U.S. Opinion Matters

 

1.

The Registration Statement was filed on November 16, 2020, was amended on November 19, 2020 and became effective upon filing on November 19, 2020 pursuant to Rule 467(a) under the Act. The Commission’s website does not indicate that a stop order suspending the effectiveness of the Registration Statement has been issued.

 

2.

Each of CAE USA Inc., CAE SimuFlite Inc., CAE USA Mission Solutions Inc. and CAE Healthcare Inc. is a validly existing corporation under the General Corporation Law of the State of Delaware.

 

3.

Subject to the assumptions, qualifications and limitations set forth in the statements in the U.S. Preliminary Prospectus and U.S. Final Prospectus, in each case, under the heading “Certain Material U.S. Federal Income Tax Considerations” and those set forth in such counsel’s opinion, the statements in the U.S. Preliminary Prospectus and U.S. Final Prospectus, in each case, under the heading “Certain Material U.S. Federal Income Tax Considerations,” to the extent that they constitute summaries of United States federal law or regulation or legal conclusions with respect thereto, constitute accurate summaries of the matters described therein in all material respects.

 

4.

The Registration Statement and the U.S. Final Prospectus, as of their respective effective or issue times, appear on their face to be appropriately responsive in all material respects to the requirements of the Securities Act and the rules and regulations of the Commission under the Securities Act, except for the financial statements, financial statement schedules and other financial data included or incorporated by reference in or omitted from either of them, as to each of which such counsel expresses no opinion; the Form F-X, as of its date, appears on its face to be appropriately responsive in all material respects to the requirements of the Securities Act.

EXTRACTED RECORDS —
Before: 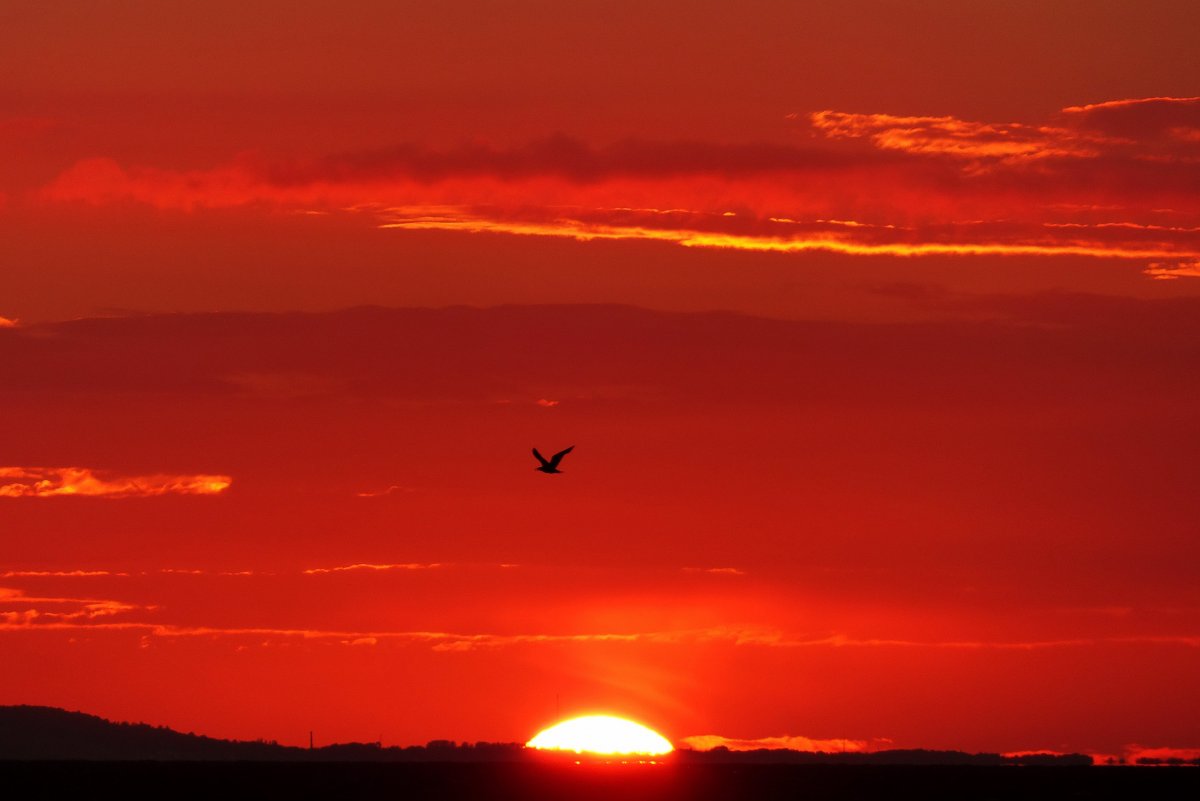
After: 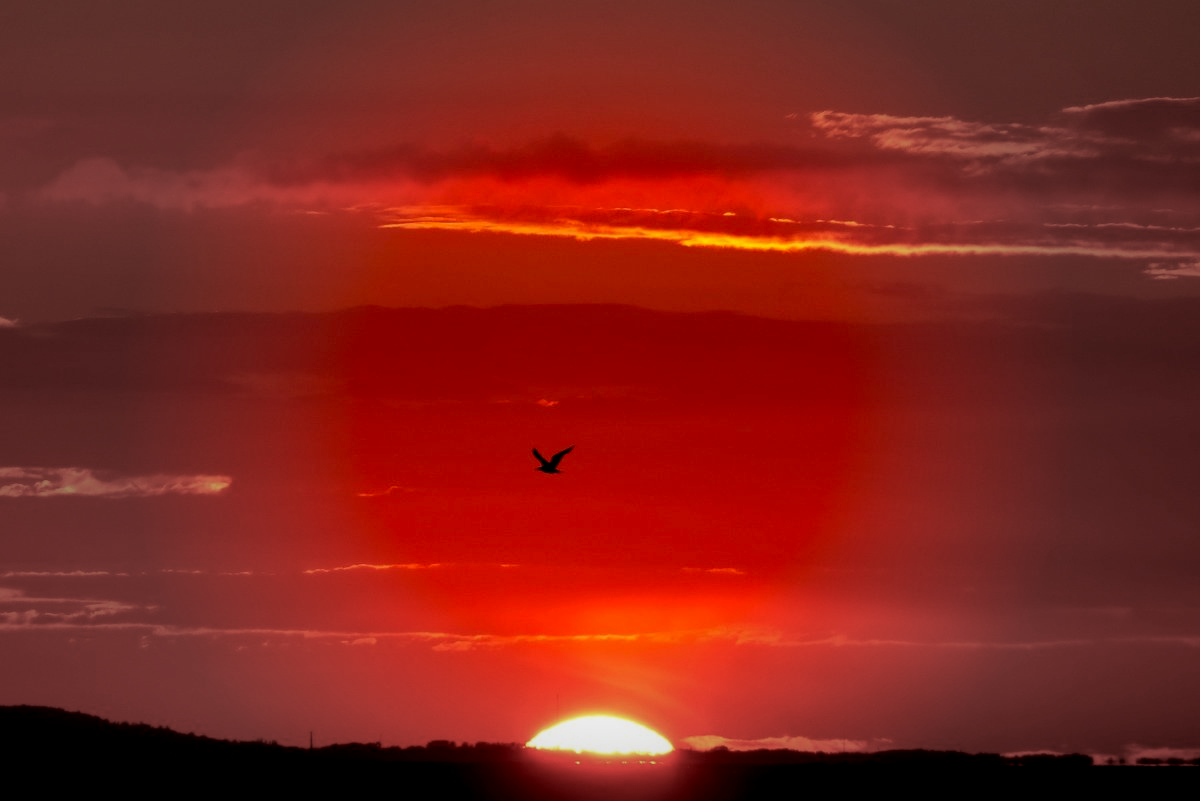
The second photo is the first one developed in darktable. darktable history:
exposure: black level correction 0.01, exposure 0.007 EV, compensate exposure bias true, compensate highlight preservation false
vignetting: fall-off start 40.43%, fall-off radius 39.93%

YOUR TASKS —
[1] Render into French the following sentence from the U.S. opinion matters text: "Each of CAE USA Inc., CAE SimuFlite Inc., CAE USA Mission Solutions Inc. and CAE Healthcare Inc. is a validly existing corporation under the General Corporation Law of the State of Delaware."
[2] Carry on the U.S. opinion matters text, beginning after its final sentence.

RESPONSES FOR EACH TASK —
[1] Chacune des sociétés CAE USA Inc., CAE SimuFlite Inc., CAE USA Mission Solutions Inc. et CAE Healthcare Inc. est une société par actions valablement existante en vertu de la General Corporation Law de l'État du Delaware.

[2]
 

5.

The issuance and sale of the Shares by the Company, the execution and delivery by the Company of this Agreement and the performance by the Company of its obligations thereunder will not violate those federal laws, rules and regulations of the United States of America (“U.S. Applicable Law”), in each case which in such counsel’s experience are normally applicable to the transactions of the type contemplated by this Agreement. For purposes of such counsel’s opinion letter, “U.S. Applicable Law” does not include federal securities laws (except for purposes of the opinion expressed in paragraph 6 below) or state securities laws, tax laws (except for the purposes of the opinion expressed in paragraph 3) anti-fraud laws, or any law, rule or regulation that is applicable to the Company, the Shares, this Agreement or the transactions contemplated thereby solely because such law, rule or regulation is part of a regulatory regime applicable to any party to this Agreement or any of its affiliates due to the specific assets or business of such party or such affiliate.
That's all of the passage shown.